_TASK OBJECTIVE_. The entire listing, reproduced exactly and stripped of images, is the expected output.

_AVAILABLE DATA_.
Segment Open
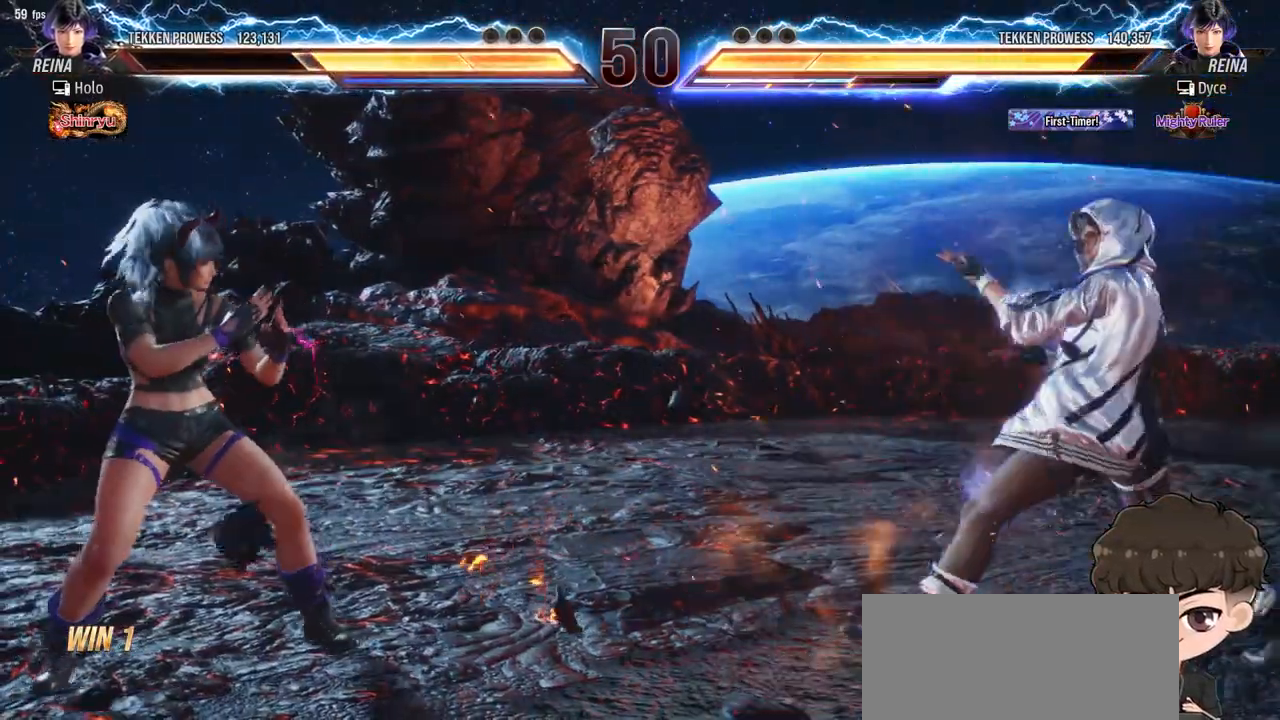
{"buttons": ["CROSS", "DPAD_DOWN", "DPAD_LEFT"], "events": [[250, "DPAD_LEFT", "down"], [300, "DPAD_LEFT", "up"], [367, "DPAD_LEFT", "down"], [433, "DPAD_LEFT", "up"], [467, "CROSS", "down"], [483, "DPAD_LEFT", "down"], [500, "DPAD_DOWN", "down"]]}
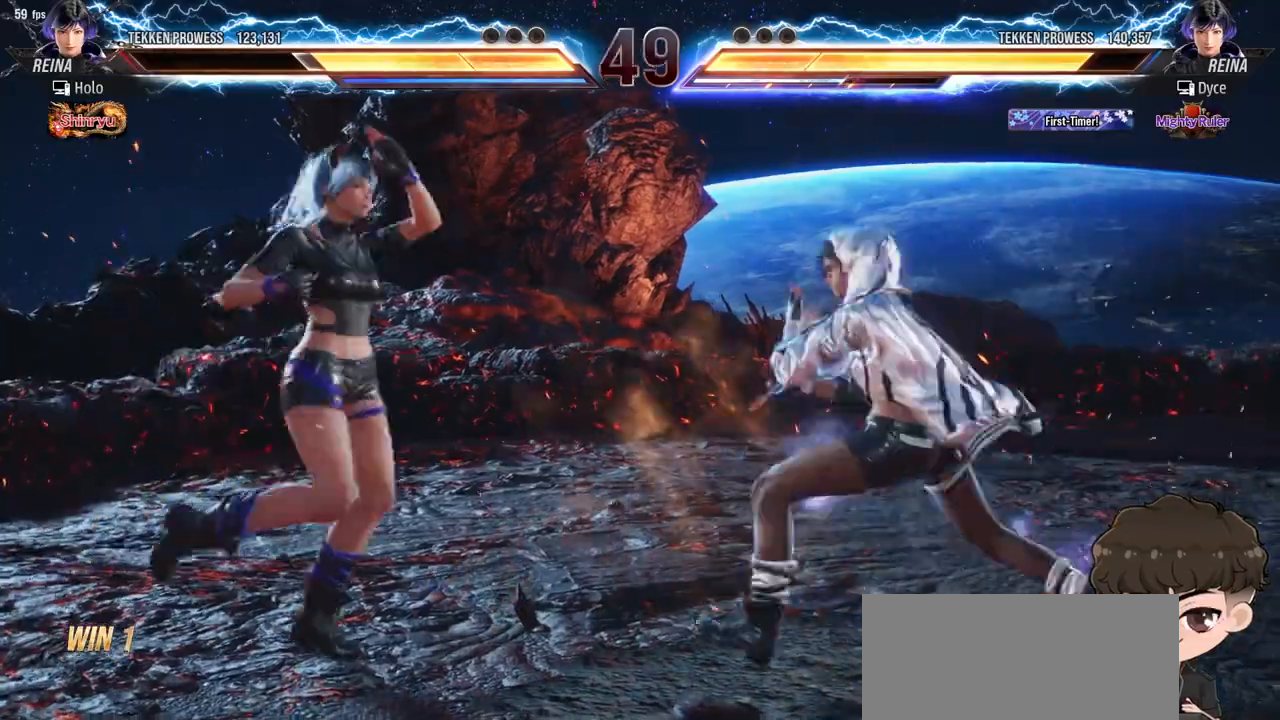
{"buttons": ["DPAD_RIGHT"], "events": [[33, "CROSS", "up"], [50, "TRIANGLE", "down"], [67, "DPAD_DOWN", "up"], [67, "DPAD_LEFT", "up"], [133, "TRIANGLE", "up"], [400, "DPAD_RIGHT", "down"]]}
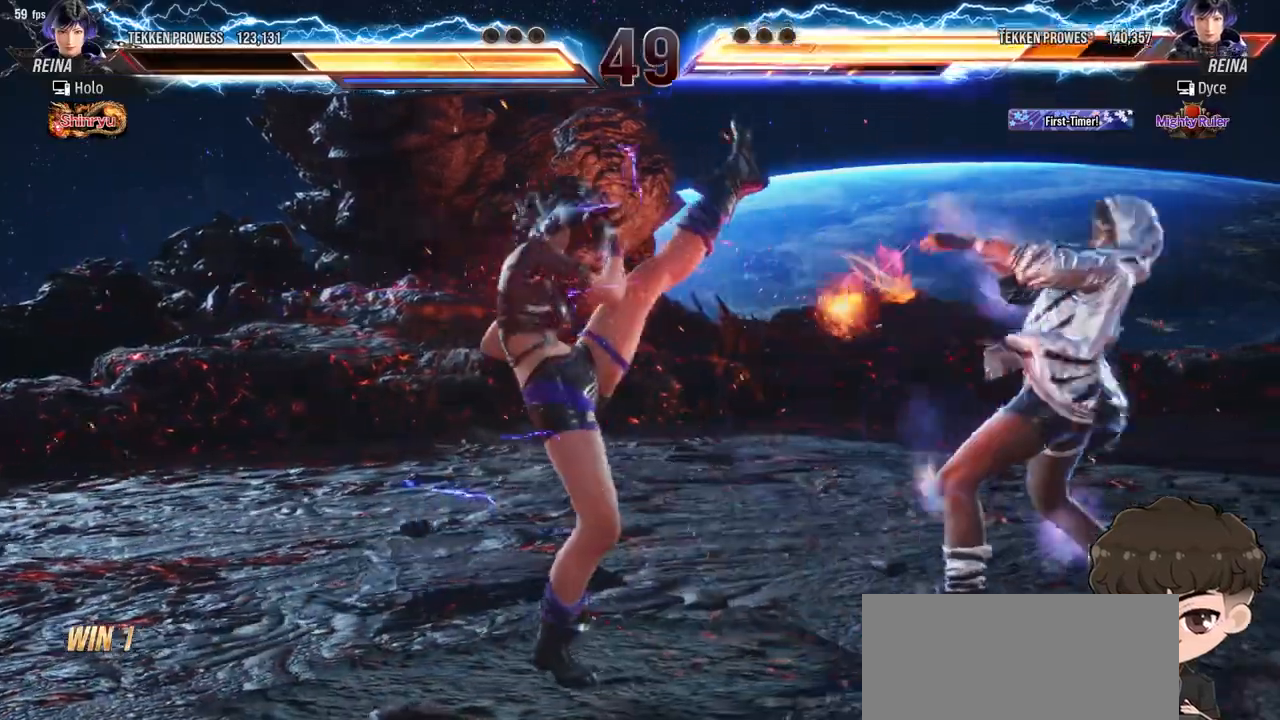
{"buttons": ["DPAD_RIGHT"], "events": []}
Segment Closed
_RESPONSE FOR THIS EXERCISE_.
{"buttons": ["CROSS", "DPAD_DOWN", "DPAD_LEFT"], "events": [[250, "DPAD_LEFT", "down"], [300, "DPAD_LEFT", "up"], [367, "DPAD_LEFT", "down"], [433, "DPAD_LEFT", "up"], [467, "CROSS", "down"], [483, "DPAD_LEFT", "down"], [500, "DPAD_DOWN", "down"]]}
{"buttons": ["DPAD_RIGHT"], "events": [[33, "CROSS", "up"], [50, "TRIANGLE", "down"], [67, "DPAD_DOWN", "up"], [67, "DPAD_LEFT", "up"], [133, "TRIANGLE", "up"], [400, "DPAD_RIGHT", "down"]]}
{"buttons": ["DPAD_RIGHT"], "events": []}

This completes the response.